Maids hired through agency
Normally, maids in Singapore are employed via a reputable agency. Unfortunately, maids hired from agencies can sometimes cost up to S$4,000. In some cases, this fee may not include- arrival tickets, medical checkup, medical insurance and security bond.
Transfer maids in Singapore
Transfer maids are those that are hired directly from their current employer here in Singapore. A transfer maid fee is usually around $500.
Here’s how to employ a transfer maid
- Search online
- Ask friends, family and acquaintances for references
- Check with maid agencies in Lucky Plaza or Katong shopping centre and interview the maids attached to them
- Interview the maids personally
- Check their past employment record apart from their personal background
- You may want to talk to their current boss. This will allow you to get honest details on the attitude and work ethics of the maid.

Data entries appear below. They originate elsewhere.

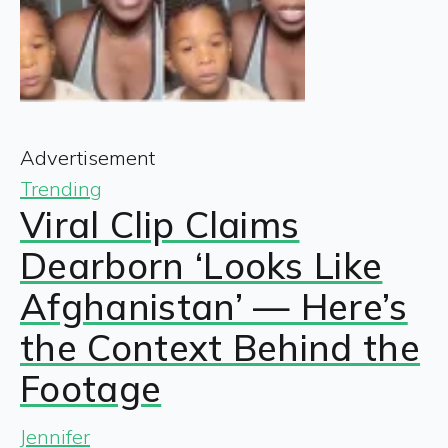
Advertisement
Trending
Viral Clip Claims
Dearborn ‘Looks Like
Afghanistan’ — Here’s
the Context Behind the
Footage
Jennifer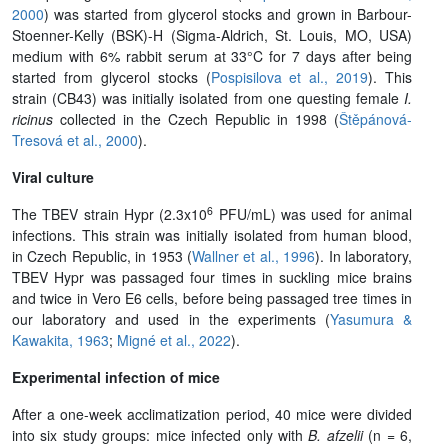
2000
) was started from glycerol stocks and grown in Barbour-
Stoenner-Kelly (BSK)-H (Sigma-Aldrich, St. Louis, MO, USA)
medium with 6% rabbit serum at 33°C for 7 days after being
started from glycerol stocks (
Pospisilova et al., 2019
). This
strain (CB43) was initially isolated from one questing female
I.
ricinus
collected in the Czech Republic in 1998 (
Štěpánová-
Tresová et al., 2000
).
Viral culture
6
The TBEV strain Hypr (2.3x10
PFU/mL) was used for animal
infections. This strain was initially isolated from human blood,
in Czech Republic, in 1953 (
Wallner et al., 1996
). In laboratory,
TBEV Hypr was passaged four times in suckling mice brains
and twice in Vero E6 cells, before being passaged tree times in
our laboratory and used in the experiments (
Yasumura &
Kawakita, 1963
;
Migné et al., 2022
).
Experimental infection of mice
After a one-week acclimatization period, 40 mice were divided
into six study groups: mice infected only with
B. afzelii
(n = 6,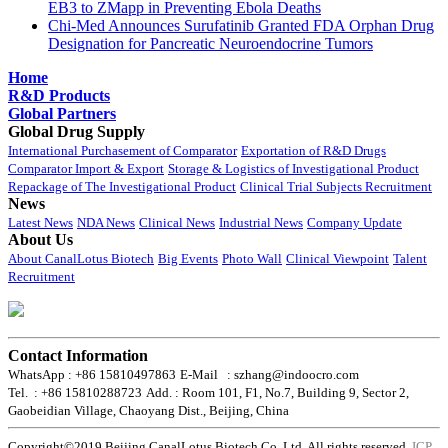
EB3 to ZMapp in Preventing Ebola Deaths
Chi-Med Announces Surufatinib Granted FDA Orphan Drug
Designation for Pancreatic Neuroendocrine Tumors
Home
R&D Products
Global Partners
Global Drug Supply
International Purchasement of Comparator
Exportation of R&D Drugs
Comparator Import & Export
Storage & Logistics of Investigational Product
Repackage of The Investigational Product
Clinical Trial Subjects Recruitment
News
Latest News
NDA News
Clinical News
Industrial News
Company Update
About Us
About CanalLotus Biotech
Big Events
Photo Wall
Clinical Viewpoint
Talent
Recruitment
Contact Information
WhatsApp : +86 15810497863
E-Mail : szhang@indoocro.com
Tel. : +86 15810288723
Add. : Room 101, F1, No.7, Building 9, Sector 2,
Gaobeidian Village, Chaoyang Dist., Beijing, China
Copyright©2019 Beijing CanalLotus Biotech Co.,Ltd. All rights reserved.
ICP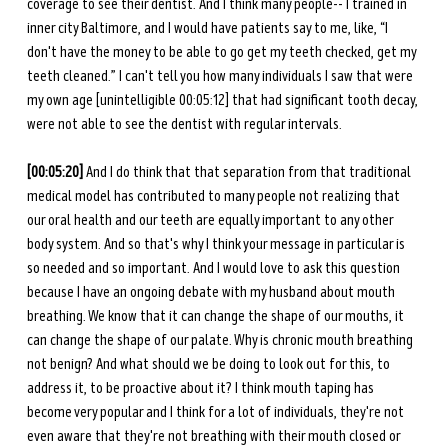
coverage to see their dentist. And I think many people-- I trained in 
inner city Baltimore, and I would have patients say to me, like, “I 
don't have the money to be able to go get my teeth checked, get my 
teeth cleaned.” I can't tell you how many individuals I saw that were 
my own age [unintelligible 00:05:12] that had significant tooth decay, 
were not able to see the dentist with regular intervals. 
[00:05:20] 
And I do think that that separation from that traditional 
medical model has contributed to many people not realizing that 
our oral health and our teeth are equally important to any other 
body system. And so that's why I think your message in particular is 
so needed and so important. And I would love to ask this question 
because I have an ongoing debate with my husband about mouth 
breathing. We know that it can change the shape of our mouths, it 
can change the shape of our palate. Why is chronic mouth breathing 
not benign? And what should we be doing to look out for this, to 
address it, to be proactive about it? I think mouth taping has 
become very popular and I think for a lot of individuals, they're not 
even aware that they're not breathing with their mouth closed or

- Get a written consent from the employer stating that the maid transfer is mutually agreed upon
Yes, crimes are taking place, but MOM guidelines now provide clearer provisions on how helpers should be treated — requiring employers to offer helpers three meals a day and a day off.
Here are some ways in which the menace can be curbed:
- The hiring agency and a relevant government department should be tasked with systematically following up on domestic helpers.
- Basic training on rights should be provided to all domestic workers entering the country.
- All maids should be allowed to carry a mobile phone of their own.